One thing I would highly recommend is to use the 1/4" tripod insert at the bottom and use a screw in mount vs. the strap. Getting the camera out away from the tree causes the water to shed behind the camera during a hard rain, instead of down onto it. I have had a much larger rate of camera longevity since starting with the screw in mounts. A three pack at DSG is around $10.

Batteries - I buy them when they go on sale (any brand). Cheap batteries will get you through the spring and summer, but better switch to an Energizer alkaline as late fall approaches. Obviously I do not run lithiums in all of the cheap cameras, but I have found the energizer alkalines will last from October to January (Zone 6a) before they go bad.
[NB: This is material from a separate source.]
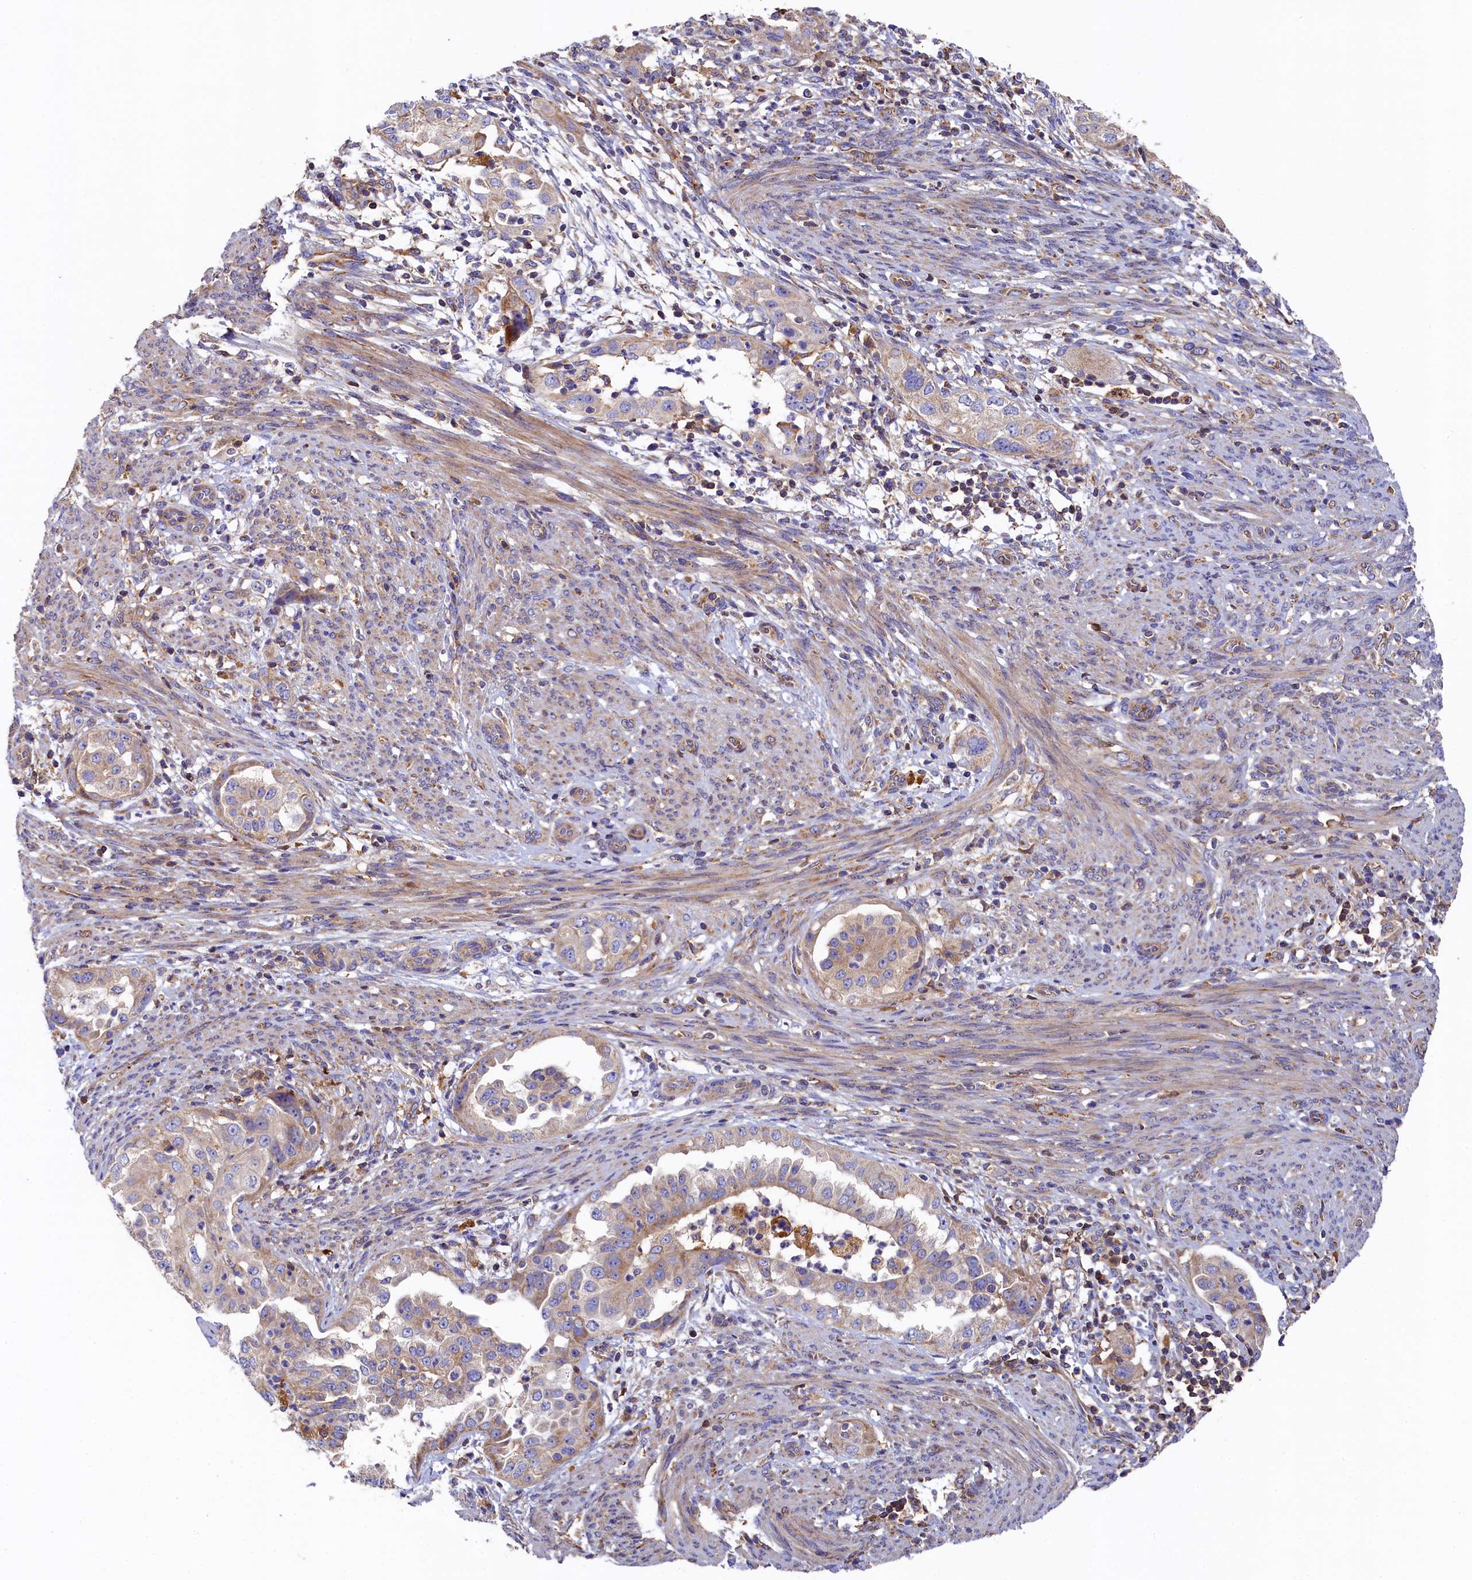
{"staining": {"intensity": "weak", "quantity": ">75%", "location": "cytoplasmic/membranous"}, "tissue": "endometrial cancer", "cell_type": "Tumor cells", "image_type": "cancer", "snomed": [{"axis": "morphology", "description": "Adenocarcinoma, NOS"}, {"axis": "topography", "description": "Endometrium"}], "caption": "The image exhibits immunohistochemical staining of endometrial adenocarcinoma. There is weak cytoplasmic/membranous expression is seen in about >75% of tumor cells.", "gene": "SEC31B", "patient": {"sex": "female", "age": 85}}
Most important step - when carpet bombing with cameras, just make the decision going in that you aren't going to check them until after season. Hang them in September or early October, and come back in January. Just stay out. Use this year's information to kill a buck next year. I also try to avoid hanging cameras too close to stand sites, but I've broken that rule as well with seemingly no adverse affect.
 
Heres our method of making a few quality Bushnell & Browning cameras go a long way. There's another thread talking about micro plots, we have one microplot for every one of our hunting areas. These little plots are the our #1 camera spots, our experience is that every deer in the hunting area will visit these small plots at least once in a card pull, and a small 1/2 acre plot is easy to cover with one camera.
 
I’d like to hear how you all place your cameras and what strategies you use to get pictures of the deer that use your property.

I have good luck with cameras over corn and minerals in the early season. I get consistent pictures until acorn drop then nothing. Pictures at these sites pick up again mid December.

I tried cameras over scrapes that I found as well as cameras in pinch points and didn’t get many buck pictures. I said I was going to put in mock scrapes but didn’t.

What has worked best for you?
Mock scrapes, edge of bedding areas, trails going to Ag fields, rub/scrape lines, ponds, all good places.
 
Mineral blocks are where I get my spring/summer antler growth pics. Also get lots of pics in my food plots and at feeders, protein as well as corn.